Go to devhexlab.com/devhexdraw. The infinite canvas loads instantly with no sign-up required. You will see the tool sidebar on the left, the topbar at the top with undo, redo, grid, dark mode, share, and export actions, and the canvas filling the rest of the screen. If you have previously saved a diagram it will reload automatically from local storage.

2

Place your first shapes

Click a tool in the left sidebar to activate it — try the Rectangle tool (or press R) to start. Your cursor becomes a crosshair. Click and drag on the canvas to draw a rectangle. Release when you are happy with the size. The shape is committed and automatically selected. To place a semantic shape (database, server, cloud, user, etc.) click the corresponding icon in the lower part of the sidebar, then drag on the canvas the same way. Use the scroll wheel or pinch gesture to zoom, and hold Space and drag (or middle-click and drag) to pan the canvas.

3

Style shapes with the properties panel

Select any shape to open the properties panel on the right.

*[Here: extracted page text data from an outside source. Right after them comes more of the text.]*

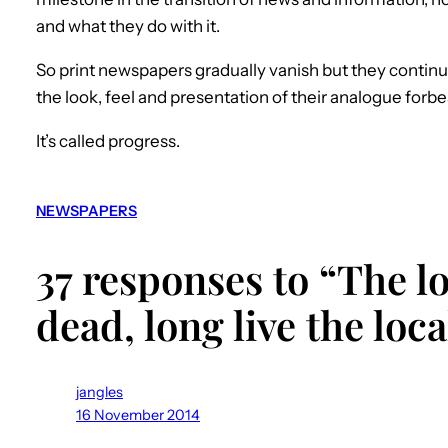
and what they do with it.
So print newspapers gradually vanish but they continu
the look, feel and presentation of their analogue forbe
It’s called progress.
NEWSPAPERS
37 responses to “The l
dead, long live the lo
jangles
16 November 2014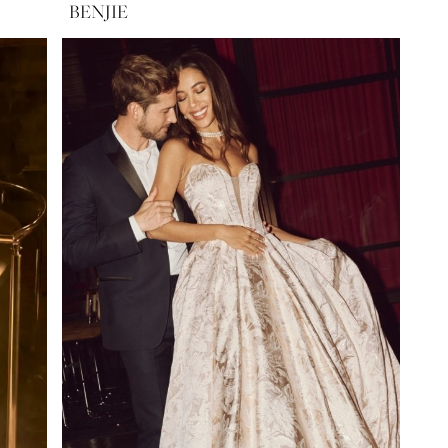
BENJIE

Change the stroke color by clicking the color swatch next to Stroke. Change the background fill by clicking the swatch next to Background — or click None to make the shape hollow. The Fill Style buttons let you choose between no fill pattern, a hachure (diagonal hatching) pattern for a hand-drawn look, or a solid flat color. Adjust stroke width (thin, medium, bold), stroke style (solid, dashed, dotted), and opacity using the slider. Add or edit a label by double-clicking the shape and typing. Press Escape or click away when done.

4

Connect shapes with arrows

Press A or click the Arrow tool in the sidebar. Hover over a shape — small circular anchors appear at the top, right, bottom, and left edges. Click an anchor and drag to another shape to draw a bound arrow. When you release over another shape's anchor, the arrow binds to it: if you later move either shape, the arrow endpoint follows automatically. For an unbound arrow that does not snap to a shape, just drag from an empty area of the canvas and release anywhere. To label a connector, select it and type in the label field on the right panel.

5

Add text labels and annotations

Press T to activate the Text tool. Click anywhere on the canvas to place a text element and start typing. Use Shift+Enter for a new line. Press Escape when done. Select the text element to change font size (S, M, L, XL), font family (Hand for the Caveat hand-written font, Normal for system sans-serif, Mono for monospace), and alignment (left, center, right) in the right panel. For labels that belong inside a shape, double-click the shape directly instead — this edits the shape's inline label, which is always centered inside the shape bounds.

6

Use undo, grid snap, and fit-to-screen

Press Ctrl+Z to undo any action and Ctrl+Y (or Ctrl+Shift+Z) to redo. Press G to toggle the grid — shapes will snap to 20px increments when the grid is active, making alignment much faster. Press Ctrl+A to select all elements. To zoom the view so all shapes fit the screen, click the fit icon in the topbar or press Ctrl+Shift+F. Use the zoom controls at the bottom of the left sidebar to zoom in and out at fixed steps.

7

Export or share your diagram

Click Export in the topbar to open the export menu. Choose PNG for a raster image, SVG for a scalable vector file (best for documentation), JSON to save a working copy you can re-import later, PDF for print, or Word (DOCX) to embed the diagram in a document. To share without exporting, click Share — this generates a URL that encodes your entire diagram in the URL hash. Anyone with the link can open your exact diagram directly in their browser with no account needed. To re-open a saved JSON file, click Export and use the Import JSON option at the bottom of the menu.

All done!

You are ready to use DevHexDraw like a pro.